I occasionally enlist satirical or ironic wit to drive home my more salient points. Humor has a way of penetrating defenses and bypassing even the most formidable interior walls. Also, humor is really funny! Even the most astute and solemn theologian must come to grips with the origins of funny. Either all jokes rose from the pit of hell or our God is hilarious. The fact that you and I exist lends credence to God’s sense of humor. Our hairiness alone cannot be fully explained by functionality. I’m convinced God snickered when he put hair in Adam’s nose and ears.
As with all communication tools, comedy can be used for both noble and ignoble purposes. Humor in particular has the tremendous potential of being misunderstood. We’ve all found ourselves in the awkward position of trying to determine if someone is laughing with us, at us, about us, or simply for no particularly rational reason. Humor requires a bit of context and the ability to read more subtle social cues.
Many jokes simply cease to translate once removed from their initial context. We’ve all experienced this when trying to relay that “really funny thing” that happened the other day. Seldom does the funny translate in the retelling. Instead, we get a blank, waiting for a punch line that will never come stare until we say the obligatory “You had to be there” transition.

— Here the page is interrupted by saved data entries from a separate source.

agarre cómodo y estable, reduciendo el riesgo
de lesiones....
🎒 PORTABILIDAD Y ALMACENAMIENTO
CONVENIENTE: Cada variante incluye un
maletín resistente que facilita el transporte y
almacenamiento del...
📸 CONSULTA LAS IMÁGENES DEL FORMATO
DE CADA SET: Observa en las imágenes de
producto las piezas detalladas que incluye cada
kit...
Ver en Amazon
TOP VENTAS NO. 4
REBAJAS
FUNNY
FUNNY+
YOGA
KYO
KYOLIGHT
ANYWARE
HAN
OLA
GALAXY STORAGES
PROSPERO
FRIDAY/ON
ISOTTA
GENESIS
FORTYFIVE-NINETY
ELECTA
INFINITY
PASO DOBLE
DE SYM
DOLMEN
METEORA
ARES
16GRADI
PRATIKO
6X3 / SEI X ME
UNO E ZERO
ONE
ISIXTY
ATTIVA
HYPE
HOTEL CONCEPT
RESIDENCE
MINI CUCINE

Humor requires risk taking. This is primarily because some of the funniest things ever spoken or written reside precariously close to the dreaded “line.” For those of you unfamiliar with the “line,” it is usually referenced only when it has been crossed. Anyone who dabbles in persistent levity will at least once or twice in their life hear the phrase, “You crossed the line.” This pronouncement is usually accompanied by a sour faced scowl or a vitriolic email laden with the perfunctory “How dare you,” “I’d never,” and “You ought to be ashamed of yourself” chastisements.
The problem with the “line” is it has a tendency to migrate with individual preference. Not only does it ebb and flow with personal sensibilities, but that “line” that must not be crossed seems to appear only after it has been crossed. Oh the joy of turning a room full of laughter into an angry mob. Oh the thrill of transforming a good read into an unnecessary trauma. This is the power and fruit of comedic error.

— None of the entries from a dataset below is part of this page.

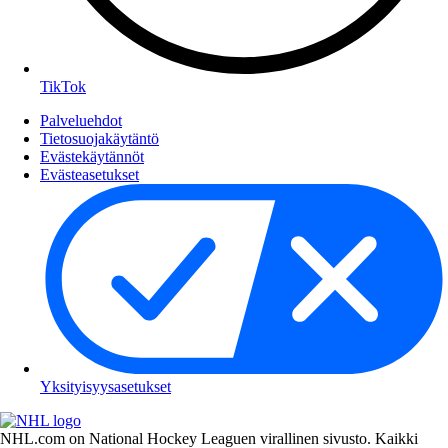
TikTok
Palveluehdot
Tietosuojakäytäntö
Evästekäytännöt
Evästeasetukset
Yksityisyysasetukset
NHL.com on National Hockey Leaguen virallinen sivusto. Kaikki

In my defense, I try my best to dance up to the line without going over. Some people get their thrills jumping out of planes or skiing glaciers. I get my kicks trying to get you to laugh about some of your more absurd and possibly irrational behaviors. I start with the premise that we are all messed up, yet still very much loved by God. The very fact we are loved by God allows us to look at our failings. When we embrace God’s grace, we become more willing to look at our own faults, weaknesses, and sins.

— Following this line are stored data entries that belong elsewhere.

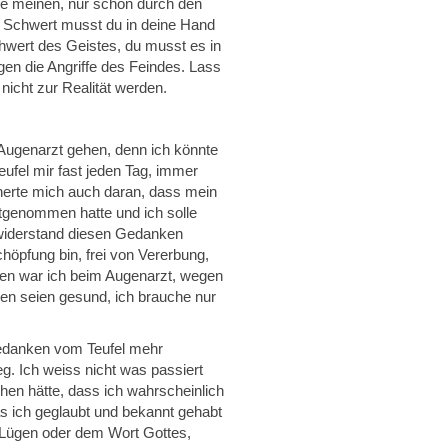
e meinen, nur schon durch den
n Schwert musst du in deine Hand
hwert des Geistes, du musst es in
en die Angriffe des Feindes. Lass
nicht zur Realität werden.
 Augenarzt gehen, denn ich könnte
ufel mir fast jeden Tag, immer
nnerte mich auch daran, dass mein
itgenommen hatte und ich solle
 widerstand diesen Gedanken
öpfung bin, frei von Vererbung,
hen war ich beim Augenarzt, wegen
ugen seien gesund, ich brauche nur
edanken vom Teufel mehr
g. Ich weiss nicht was passiert
n hätte, dass ich wahrscheinlich
s ich geglaubt und bekannt gehabt
n Lügen oder dem Wort Gottes,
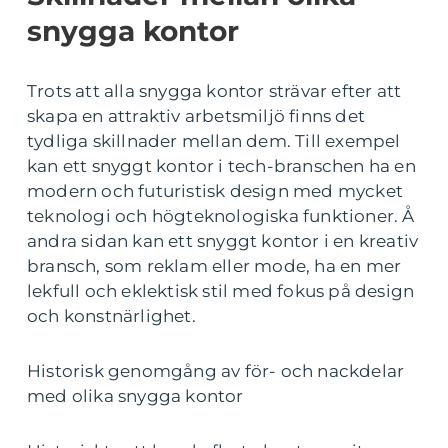
snygga kontor
Trots att alla snygga kontor strävar efter att
skapa en attraktiv arbetsmiljö finns det
tydliga skillnader mellan dem. Till exempel
kan ett snyggt kontor i tech-branschen ha en
modern och futuristisk design med mycket
teknologi och högteknologiska funktioner. Å
andra sidan kan ett snyggt kontor i en kreativ
bransch, som reklam eller mode, ha en mer
lekfull och eklektisk stil med fokus på design
och konstnärlighet.
Historisk genomgång av för- och nackdelar
med olika snygga kontor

It is truly liberating to confront one’s failings in a moment of mirth. Marriage provides opportunity for such revelation. Many times I’ve found myself caught in a pit of my own stubborn depravity. Unwilling to admit to my wife or to God the wrongness of my disposition, I’ve persisted in holding my anger against my lovely bride. Logic would suggest a careful discussion concerning the central points of our dispute would be the best way to resolve such conflicts. In reality, a humorous non sequitur does the trick. If Jennifer can make me laugh, she’s won the war.
With this in mind, I want to encourage my readers to actively pursue a moment or two of planned foolishness. Laughter might not be the best medicine, but it is covered by most health plans. As for me, I’ll keep dancing the line.